_Task objective_
If the records below hold pictures, omit them, and print exactly the lines from the first line through the line containing "- @wso2is/admin.org-insights.v1@2.25.189", inclusive.
+ + + + + + +
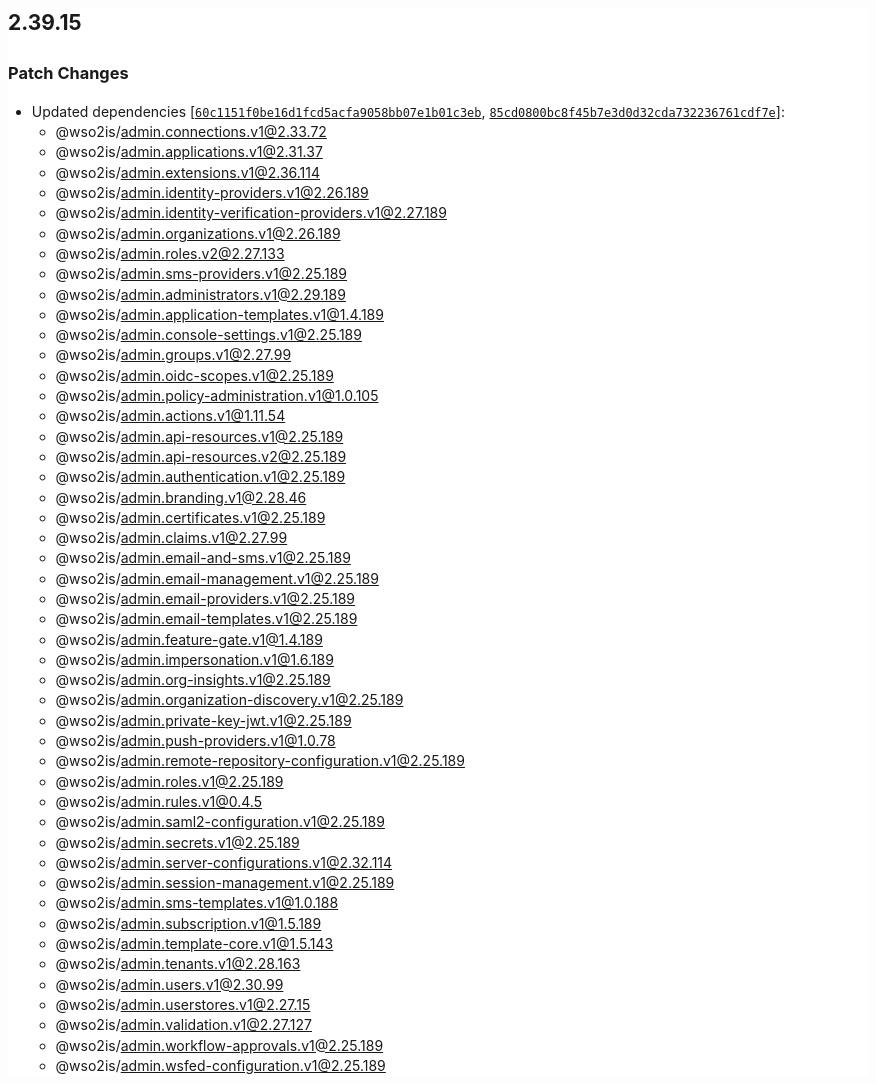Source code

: ## 2.39.15

### Patch Changes

- Updated dependencies [[`60c1151f0be16d1fcd5acfa9058bb07e1b01c3eb`](https://github.com/wso2/identity-apps/commit/60c1151f0be16d1fcd5acfa9058bb07e1b01c3eb), [`85cd0800bc8f45b7e3d0d32cda732236761cdf7e`](https://github.com/wso2/identity-apps/commit/85cd0800bc8f45b7e3d0d32cda732236761cdf7e)]:
  - @wso2is/admin.connections.v1@2.33.72
  - @wso2is/admin.applications.v1@2.31.37
  - @wso2is/admin.extensions.v1@2.36.114
  - @wso2is/admin.identity-providers.v1@2.26.189
  - @wso2is/admin.identity-verification-providers.v1@2.27.189
  - @wso2is/admin.organizations.v1@2.26.189
  - @wso2is/admin.roles.v2@2.27.133
  - @wso2is/admin.sms-providers.v1@2.25.189
  - @wso2is/admin.administrators.v1@2.29.189
  - @wso2is/admin.application-templates.v1@1.4.189
  - @wso2is/admin.console-settings.v1@2.25.189
  - @wso2is/admin.groups.v1@2.27.99
  - @wso2is/admin.oidc-scopes.v1@2.25.189
  - @wso2is/admin.policy-administration.v1@1.0.105
  - @wso2is/admin.actions.v1@1.11.54
  - @wso2is/admin.api-resources.v1@2.25.189
  - @wso2is/admin.api-resources.v2@2.25.189
  - @wso2is/admin.authentication.v1@2.25.189
  - @wso2is/admin.branding.v1@2.28.46
  - @wso2is/admin.certificates.v1@2.25.189
  - @wso2is/admin.claims.v1@2.27.99
  - @wso2is/admin.email-and-sms.v1@2.25.189
  - @wso2is/admin.email-management.v1@2.25.189
  - @wso2is/admin.email-providers.v1@2.25.189
  - @wso2is/admin.email-templates.v1@2.25.189
  - @wso2is/admin.feature-gate.v1@1.4.189
  - @wso2is/admin.impersonation.v1@1.6.189
  - @wso2is/admin.org-insights.v1@2.25.189
  - @wso2is/admin.organization-discovery.v1@2.25.189
  - @wso2is/admin.private-key-jwt.v1@2.25.189
  - @wso2is/admin.push-providers.v1@1.0.78
  - @wso2is/admin.remote-repository-configuration.v1@2.25.189
  - @wso2is/admin.roles.v1@2.25.189
  - @wso2is/admin.rules.v1@0.4.5
  - @wso2is/admin.saml2-configuration.v1@2.25.189
  - @wso2is/admin.secrets.v1@2.25.189
  - @wso2is/admin.server-configurations.v1@2.32.114
  - @wso2is/admin.session-management.v1@2.25.189
  - @wso2is/admin.sms-templates.v1@1.0.188
  - @wso2is/admin.subscription.v1@1.5.189
  - @wso2is/admin.template-core.v1@1.5.143
  - @wso2is/admin.tenants.v1@2.28.163
  - @wso2is/admin.users.v1@2.30.99
  - @wso2is/admin.userstores.v1@2.27.15
  - @wso2is/admin.validation.v1@2.27.127
  - @wso2is/admin.workflow-approvals.v1@2.25.189
  - @wso2is/admin.wsfed-configuration.v1@2.25.189
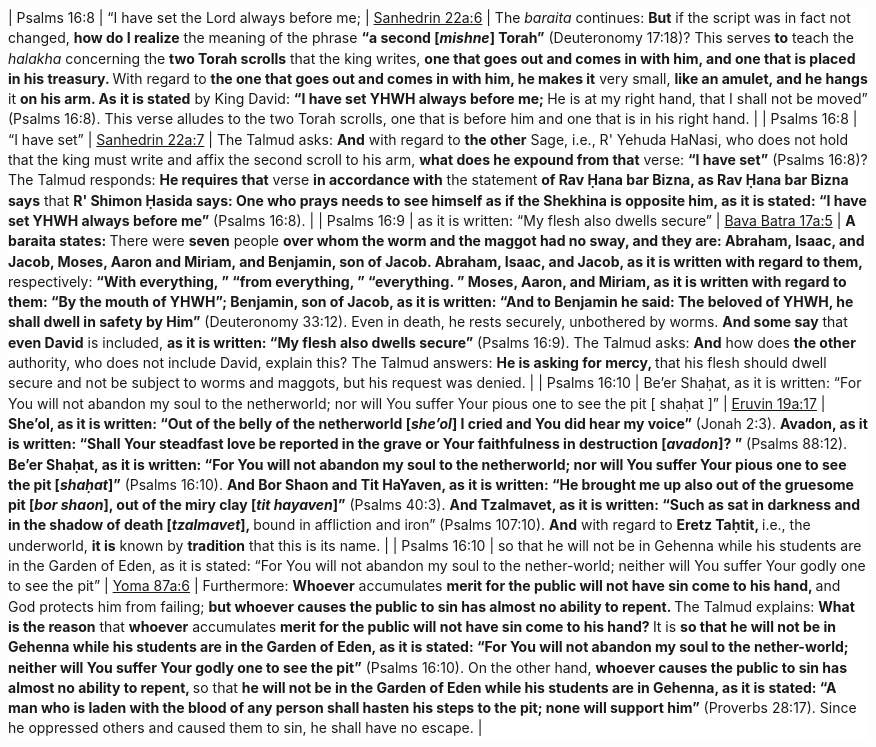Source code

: | Psalms 16:8 | “I have set the Lord always before me; | [Sanhedrin 22a:6](https://chavrutai.com/tractate/sanhedrin/22a#section-6) | The <i>baraita</i> continues: <b>But</b> if the script was in fact not changed, <b>how do I realize</b> the meaning of the phrase <b>“a second [<i>mishne</i>] Torah”</b> (Deuteronomy 17:18)? This serves <b>to</b> teach the <i>halakha</i> concerning the <b>two Torah scrolls</b> that the king writes, <b>one that goes out and comes in with him, and one that is placed in his treasury. </b> With regard to <b>the one that goes out and comes in with him, he makes it</b> very small, <b>like an amulet, and he hangs</b> it <b>on his arm. As it is stated</b> by King David: <b>“I have set YHWH always before me; </b> He is at my right hand, that I shall not be moved” (Psalms 16:8). This verse alludes to the two Torah scrolls, one that is before him and one that is in his right hand. |
| Psalms 16:8 | “I have set” | [Sanhedrin 22a:7](https://chavrutai.com/tractate/sanhedrin/22a#section-7) | The Talmud asks: <b>And</b> with regard to <b>the other</b> Sage, i.e., R' Yehuda HaNasi, who does not hold that the king must write and affix the second scroll to his arm, <b>what does he expound from that</b> verse: <b>“I have set”</b> (Psalms 16:8)? The Talmud responds: <b>He requires that</b> verse <b>in accordance with</b> the statement <b>of Rav Ḥana bar Bizna, as Rav Ḥana bar Bizna says</b> that <b>R' Shimon Ḥasida says: One who prays needs to see himself as if the Shekhina is opposite him, as it is stated: “I have set YHWH always before me”</b> (Psalms 16:8). |
| Psalms 16:9 | as it is written: “My flesh also dwells secure” | [Bava Batra 17a:5](https://chavrutai.com/tractate/bava%20batra/17a#section-5) | <b>A baraita states: </b> There were <b>seven</b> people <b>over whom the worm and the maggot had no sway, and they are: Abraham, Isaac, and Jacob, Moses, Aaron and Miriam, and Benjamin, son of Jacob. Abraham, Isaac, and Jacob, as it is written with regard to them, </b> respectively: <b>“With everything, ” “from everything, ” “everything. ” Moses, Aaron, and Miriam, as it is written with regard to them: “By the mouth of YHWH”; Benjamin, son of Jacob, as it is written: “And to Benjamin he said: The beloved of YHWH, he shall dwell in safety by Him”</b> (Deuteronomy 33:12). Even in death, he rests securely, unbothered by worms. <b>And some say</b> that <b>even David</b> is included, <b>as it is written: “My flesh also dwells secure”</b> (Psalms 16:9). The Talmud asks: <b>And</b> how does <b>the other</b> authority, who does not include David, explain this? The Talmud answers: <b>He is asking for mercy, </b> that his flesh should dwell secure and not be subject to worms and maggots, but his request was denied. |
| Psalms 16:10 | Be’er Shaḥat, as it is written: “For You will not abandon my soul to the netherworld; nor will You suffer Your pious one to see the pit [ shaḥat ]” | [Eruvin 19a:17](https://chavrutai.com/tractate/eruvin/19a#section-17) | <b>She’ol, as it is written: “Out of the belly of the netherworld [<i>she’ol</i>] I cried and You did hear my voice”</b> (Jonah 2:3). <b>Avadon, as it is written: “Shall Your steadfast love be reported in the grave or Your faithfulness in destruction [<i>avadon</i>]? ”</b> (Psalms 88:12). <b>Be’er Shaḥat, as it is written: “For You will not abandon my soul to the netherworld; nor will You suffer Your pious one to see the pit [<i>shaḥat</i>]”</b> (Psalms 16:10). <b>And Bor Shaon and Tit HaYaven, as it is written: “He brought me up also out of the gruesome pit [<i>bor shaon</i>], out of the miry clay [<i>tit hayaven</i>]”</b> (Psalms 40:3). <b>And Tzalmavet, as it is written: “Such as sat in darkness and in the shadow of death [<i>tzalmavet</i>], </b> bound in affliction and iron” (Psalms 107:10). <b>And</b> with regard to <b>Eretz Taḥtit, </b> i.e., the underworld, <b>it is</b> known by <b>tradition</b> that this is its name. |
| Psalms 16:10 | so that he will not be in Gehenna while his students are in the Garden of Eden, as it is stated: “For You will not abandon my soul to the nether-world; neither will You suffer Your godly one to see the pit” | [Yoma 87a:6](https://chavrutai.com/tractate/yoma/87a#section-6) | Furthermore: <b>Whoever</b> accumulates <b>merit for the public will not have sin come to his hand, </b> and God protects him from failing; <b>but whoever causes the public to sin has almost no ability to repent. </b> The Talmud explains: <b>What is the reason</b> that <b>whoever</b> accumulates <b>merit for the public will not have sin come to his hand? </b> It is <b>so that he will not be in Gehenna while his students are in the Garden of Eden, as it is stated: “For You will not abandon my soul to the nether-world; neither will You suffer Your godly one to see the pit”</b> (Psalms 16:10). On the other hand, <b>whoever causes the public to sin has almost no ability to repent, </b> so that <b>he will not be in the Garden of Eden while his students are in Gehenna, as it is stated: “A man who is laden with the blood of any person shall hasten his steps to the pit; none will support him”</b> (Proverbs 28:17). Since he oppressed others and caused them to sin, he shall have no escape. |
+ + + + + + +
_Answer below_
Source code

: ## 2.39.15

### Patch Changes

- Updated dependencies [[`60c1151f0be16d1fcd5acfa9058bb07e1b01c3eb`](https://github.com/wso2/identity-apps/commit/60c1151f0be16d1fcd5acfa9058bb07e1b01c3eb), [`85cd0800bc8f45b7e3d0d32cda732236761cdf7e`](https://github.com/wso2/identity-apps/commit/85cd0800bc8f45b7e3d0d32cda732236761cdf7e)]:
  - @wso2is/admin.connections.v1@2.33.72
  - @wso2is/admin.applications.v1@2.31.37
  - @wso2is/admin.extensions.v1@2.36.114
  - @wso2is/admin.identity-providers.v1@2.26.189
  - @wso2is/admin.identity-verification-providers.v1@2.27.189
  - @wso2is/admin.organizations.v1@2.26.189
  - @wso2is/admin.roles.v2@2.27.133
  - @wso2is/admin.sms-providers.v1@2.25.189
  - @wso2is/admin.administrators.v1@2.29.189
  - @wso2is/admin.application-templates.v1@1.4.189
  - @wso2is/admin.console-settings.v1@2.25.189
  - @wso2is/admin.groups.v1@2.27.99
  - @wso2is/admin.oidc-scopes.v1@2.25.189
  - @wso2is/admin.policy-administration.v1@1.0.105
  - @wso2is/admin.actions.v1@1.11.54
  - @wso2is/admin.api-resources.v1@2.25.189
  - @wso2is/admin.api-resources.v2@2.25.189
  - @wso2is/admin.authentication.v1@2.25.189
  - @wso2is/admin.branding.v1@2.28.46
  - @wso2is/admin.certificates.v1@2.25.189
  - @wso2is/admin.claims.v1@2.27.99
  - @wso2is/admin.email-and-sms.v1@2.25.189
  - @wso2is/admin.email-management.v1@2.25.189
  - @wso2is/admin.email-providers.v1@2.25.189
  - @wso2is/admin.email-templates.v1@2.25.189
  - @wso2is/admin.feature-gate.v1@1.4.189
  - @wso2is/admin.impersonation.v1@1.6.189
  - @wso2is/admin.org-insights.v1@2.25.189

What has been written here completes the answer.